Many students at your age are uncertain about what they want to do in the future. The information below gives further guidance on which subjects to choose to keep your options open. Choosing A level subjects – some important information to consider Your choice of A level subjects can have a significant impact on the course options available to you at university. If you are considering progression to university degree courses, you need to be aware of the likely entry requirements you will face, in terms of both the grades you need to achieve and the actual subjects you study. As the number of top grades achieved at A level has steadily increased over the last five years, many universities have become more specific about the qualifications they expect of their applicants.
If you have already decided on a course that you would like to study at university, we recommend that you take a close look at the course requirements at a number of universities before you finalise your A level choices, to check that your A levels will be suitable for your application.
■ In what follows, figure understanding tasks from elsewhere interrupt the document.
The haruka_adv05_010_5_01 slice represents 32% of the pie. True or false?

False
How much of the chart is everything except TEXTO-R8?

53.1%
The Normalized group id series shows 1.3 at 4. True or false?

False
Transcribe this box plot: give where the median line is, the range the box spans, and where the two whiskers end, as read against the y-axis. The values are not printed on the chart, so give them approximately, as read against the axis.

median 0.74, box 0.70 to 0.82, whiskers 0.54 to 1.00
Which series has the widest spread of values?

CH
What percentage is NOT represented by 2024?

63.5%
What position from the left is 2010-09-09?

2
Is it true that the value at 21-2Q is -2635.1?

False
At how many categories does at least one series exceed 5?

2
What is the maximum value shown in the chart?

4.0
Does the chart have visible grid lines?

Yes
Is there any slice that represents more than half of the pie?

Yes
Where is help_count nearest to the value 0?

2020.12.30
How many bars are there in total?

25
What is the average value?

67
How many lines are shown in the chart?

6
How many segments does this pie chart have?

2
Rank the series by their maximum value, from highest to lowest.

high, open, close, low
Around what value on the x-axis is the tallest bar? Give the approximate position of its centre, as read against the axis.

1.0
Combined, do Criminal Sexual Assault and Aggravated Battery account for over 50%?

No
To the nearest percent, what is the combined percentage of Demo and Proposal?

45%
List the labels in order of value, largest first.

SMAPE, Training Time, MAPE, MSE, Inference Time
If you have not yet decided on a course that you would like to study, we recommend that you select subjects which maximise your potential course choice. Certain A level subjects are considered either essential or useful for a number of degree courses, so choosing one or more of these will help you keep your higher education options open. We recommend that you take a look at the ‘Russell Group: Informed Choices’ guidance booklet, which includes advice on the best subject combinations for a wide range of courses at the UK’s top universities. It also recommends a list of ‘facilitating subjects’ which are highly regarded by these universities and which if chosen, will keep your options open for entry at these institutions. Students aspiring to study at a Russell Group University should look to study at least 2 facilitating subjects as part of their A level combinations. These subjects are: Mathematics and Further Mathematics, English Literature, Physics, Chemistry, Biology, Geography, History and Languages.
The Informed Choices document can be downloaded from the Teddington Sixth Form website or by visiting: www.russellgroup.ac.uk/media/informed-choices/InformedChoices-latest.pdf
The guidance above is given because those universities offering the more traditional, ‘academic’ degree courses (ie. many of the Russell Group ones) are more demanding than others in what they expect of their applicants. Cambridge has gone furthest in this respect, publishing very clear guidance on its entrance requirements and even going so far as to identify subjects that, in its view, ‘do not provide a good preparation for the courses that the University of Cambridge offers.’ Full information can be found in the following section of its website: www.cam.ac.uk/admissions/undergraduate/requirements/#course
Cambridge has taken this very public lead in its attempt to distinguish between the growing number of Grade A applicants, but increasingly other universities that offer the most competitive theoretical, exam-based degrees are also placing a greater emphasis on grades achieved in ‘academic’ A level subjects. For example: Law at Manchester has two lists of subjects that are either not suitable or ‘less preferred’, Government at LSE prefers ‘at least two traditional academic subjects’ and Oxford publishes a table of ‘Essential’, ‘Recommended’ and ‘Helpful’ A level subjects for all of its degree courses: www.admissions.ox.ac.uk/courses/enreq.shtml#tab
For those considering Medicine, for example, A level Chemistry is essential, along with one or two subjects from Biology, Physics and Maths, but the admissions criteria for each Medical School vary and need to be checked individually.
As universities are now becoming far more transparent about what they are looking for, applicants need to make sure that they are better informed at an earlier stage. You therefore need to be well prepared before making your A level subject choices. You can find out a good deal from the universities’ own websites or through the central UCAS website www.ucas.com. Alternatively there are a number of independent guides (eg Brian Heap’s, The Essential Guide to Winning Your Place At University) available.
Although maximising your GCSE grades is obviously the major priority, spending some time looking into university requirements may also turn out to be time well spent.